The use and development of materials are gradually transferring from “available materials” toward “tailored materials” that satisfy multiple performance requirements. However, challenges are faced when tailoring materials to have certain performances – some material properties are mutually exclusive and hard to improve simultaneously, such as that between strength and toughness, compliance and strength, stiffness and dissipation, and fast response and flexibility. These are known as the performance tradeoffs, which must be tackled to get greater freedom and larger design space in “material tailoring”.
In material science, the enhancement of a specific material property is often accompanied by undermining another property, notoriously known as the performance tradeoffs.

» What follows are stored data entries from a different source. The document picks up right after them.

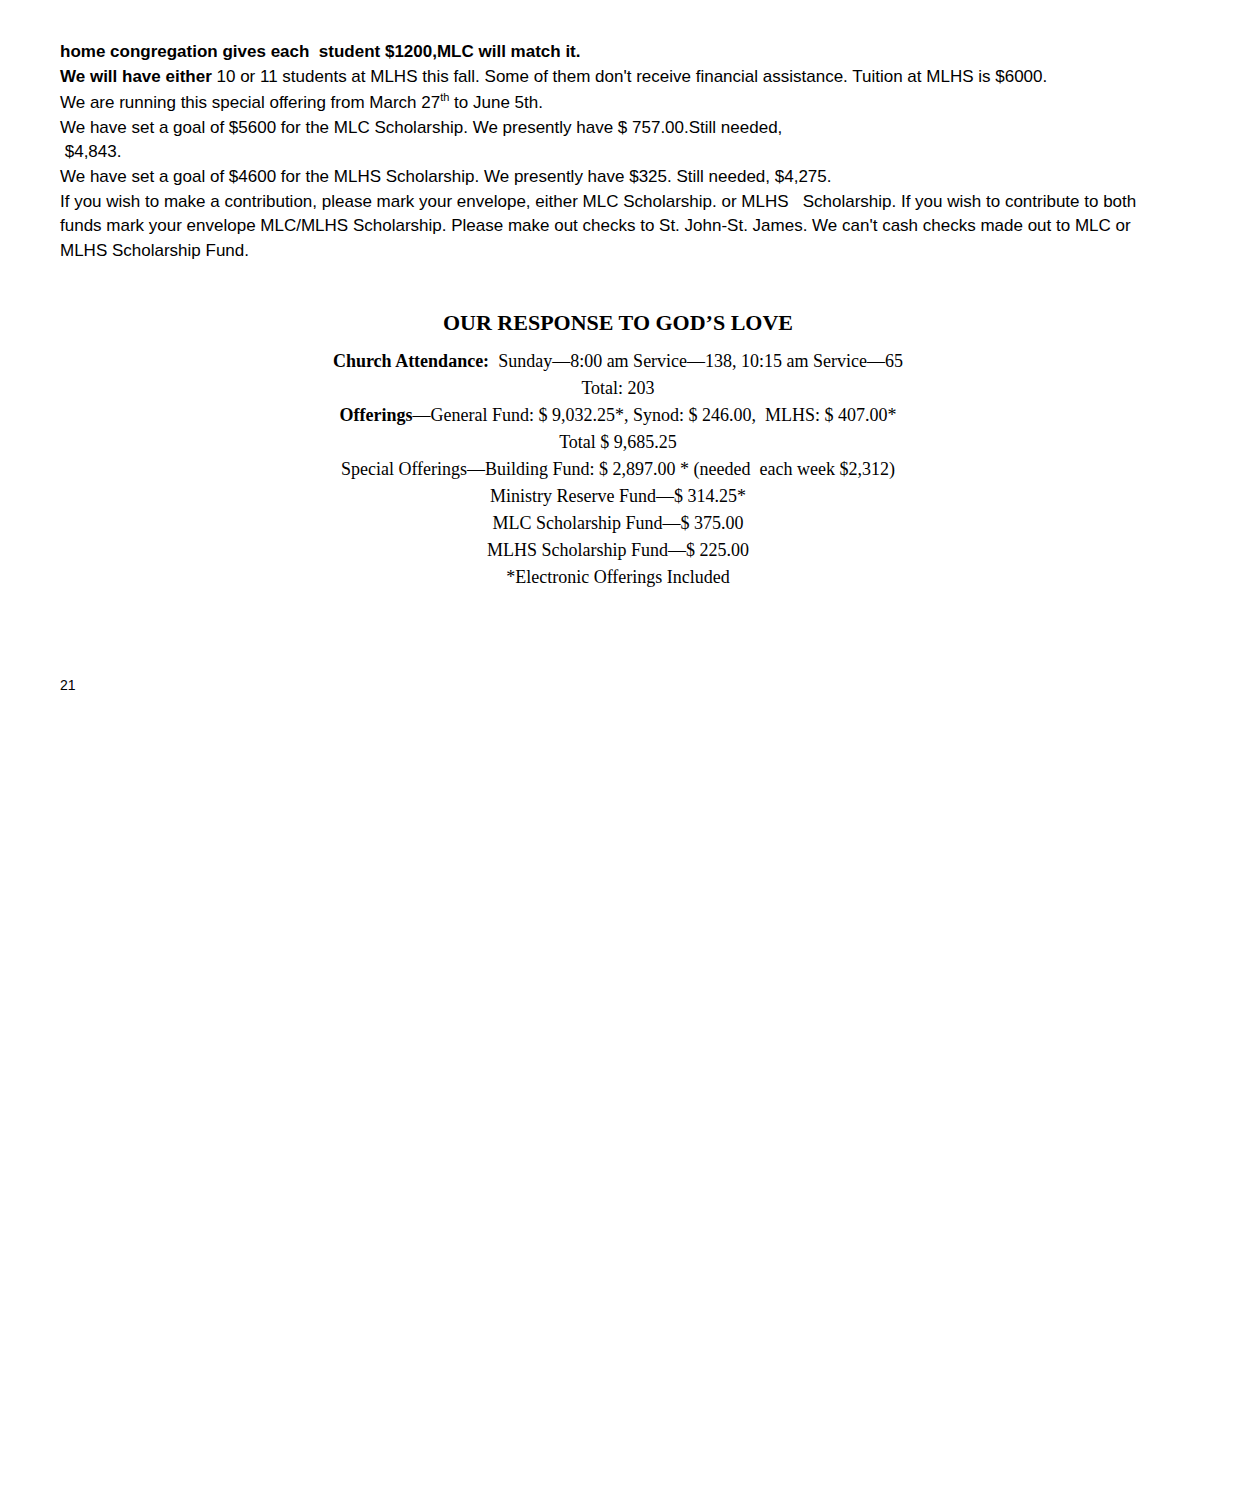home congregation gives each student $1200,MLC will match it.
We will have either 10 or 11 students at MLHS this fall. Some of them don't receive financial assistance. Tuition at MLHS is $6000.
We are running this special offering from March 27th to June 5th.
We have set a goal of $5600 for the MLC Scholarship. We presently have $ 757.00.Still needed,
$4,843.
We have set a goal of $4600 for the MLHS Scholarship. We presently have $325. Still needed, $4,275.
If you wish to make a contribution, please mark your envelope, either MLC Scholarship. or MLHS Scholarship. If you wish to contribute to both funds mark your envelope MLC/MLHS Scholarship. Please make out checks to St. John-St. James. We can't cash checks made out to MLC or MLHS Scholarship Fund.
OUR RESPONSE TO GOD’S LOVE
Church Attendance: Sunday—8:00 am Service—138, 10:15 am Service—65
Total: 203
Offerings—General Fund: $ 9,032.25*, Synod: $ 246.00, MLHS: $ 407.00*
Total $ 9,685.25
Special Offerings—Building Fund: $ 2,897.00 * (needed each week $2,312)
Ministry Reserve Fund—$ 314.25*
MLC Scholarship Fund—$ 375.00
MLHS Scholarship Fund—$ 225.00
*Electronic Offerings Included
21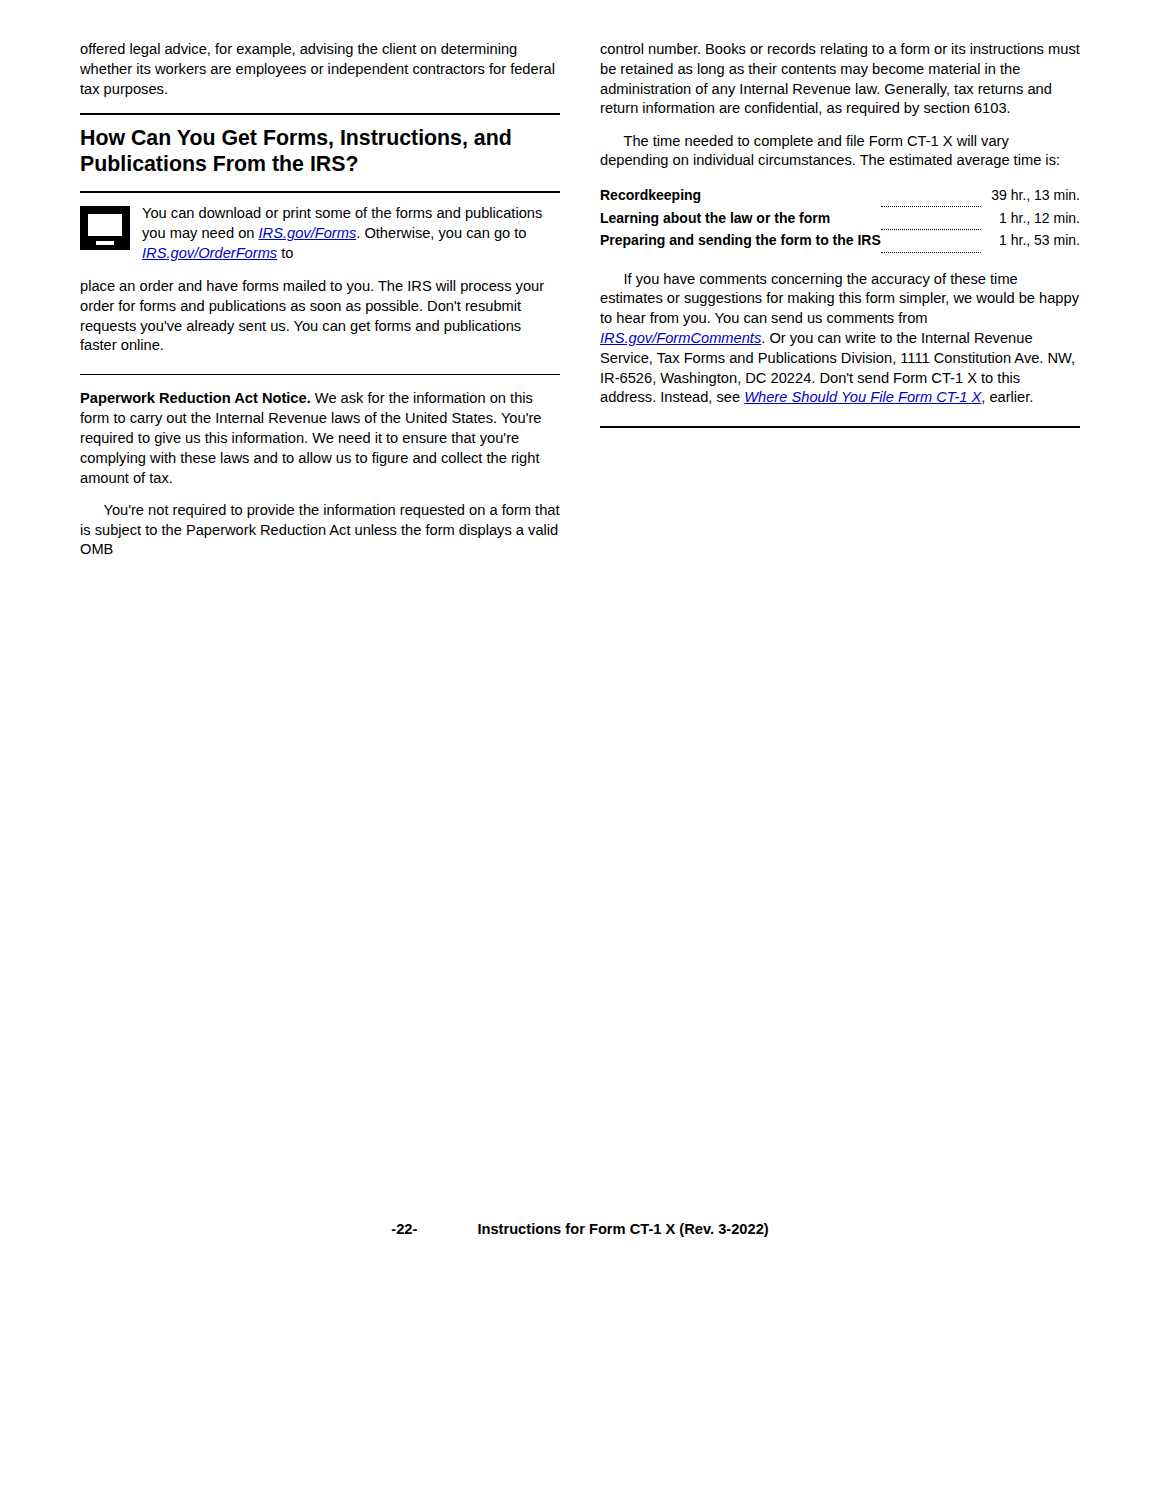offered legal advice, for example, advising the client on determining whether its workers are employees or independent contractors for federal tax purposes.
How Can You Get Forms, Instructions, and Publications From the IRS?
You can download or print some of the forms and publications you may need on IRS.gov/Forms. Otherwise, you can go to IRS.gov/OrderForms to
place an order and have forms mailed to you. The IRS will process your order for forms and publications as soon as possible. Don't resubmit requests you've already sent us. You can get forms and publications faster online.
Paperwork Reduction Act Notice. We ask for the information on this form to carry out the Internal Revenue laws of the United States. You're required to give us this information. We need it to ensure that you're complying with these laws and to allow us to figure and collect the right amount of tax.
You're not required to provide the information requested on a form that is subject to the Paperwork Reduction Act unless the form displays a valid OMB
control number. Books or records relating to a form or its instructions must be retained as long as their contents may become material in the administration of any Internal Revenue law. Generally, tax returns and return information are confidential, as required by section 6103.
The time needed to complete and file Form CT-1 X will vary depending on individual circumstances. The estimated average time is:
| Recordkeeping | | 39 hr., 13 min. |
| Learning about the law or the form | | 1 hr., 12 min. |
| Preparing and sending the form to the IRS | | 1 hr., 53 min. |
If you have comments concerning the accuracy of these time estimates or suggestions for making this form simpler, we would be happy to hear from you. You can send us comments from IRS.gov/FormComments. Or you can write to the Internal Revenue Service, Tax Forms and Publications Division, 1111 Constitution Ave. NW, IR-6526, Washington, DC 20224. Don't send Form CT-1 X to this address. Instead, see Where Should You File Form CT-1 X, earlier.
-22- Instructions for Form CT-1 X (Rev. 3-2022)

While the tradeoff between strength and toughness have drawn the attention of many researchers, the study of fast response vs flexibility, stiffness vs dissipation, and compliance vs strength are rather limited, regardless of recent requirements raised by research areas like wearable devices, flexible armors, reconfigurable metamaterials, and soft robotics. Since the strength and toughness confliction is solved by architected materials with rationally designed microstructures, here, we expand the concept of architected materials to solve the performance tradeoffs between compliance and strength, stiffness and dissipation, and fast response and flexibility. Take a step further, we try to obtain architectures that possess an ideal combination of flexibility, strength, toughness, energy dissipation, and fast response.
Nature is a master of using material architecture to tailor material functions. Thereby, we follow nature’s motif to create architected materials. With 3D printing and dynamic three-point bending tests, we successfully produced materials that break all the above mentioned tradeoffs. Combining experimental and theoretical analysis, we reveal that the performance enhancements stem from the material architecture’s significant manipulation over the deformation field, crack location, and crack pattern. Along the way, we also show that low order hierarchical design and hybrid design can be combined to improve the material performance while reducing the manufacturing difficulty.
These results are presented in our recent paper published in Materials & Design. The proposed design methodology may found applications in areas like armors, soft robotics, wearable electronics, and metamaterials.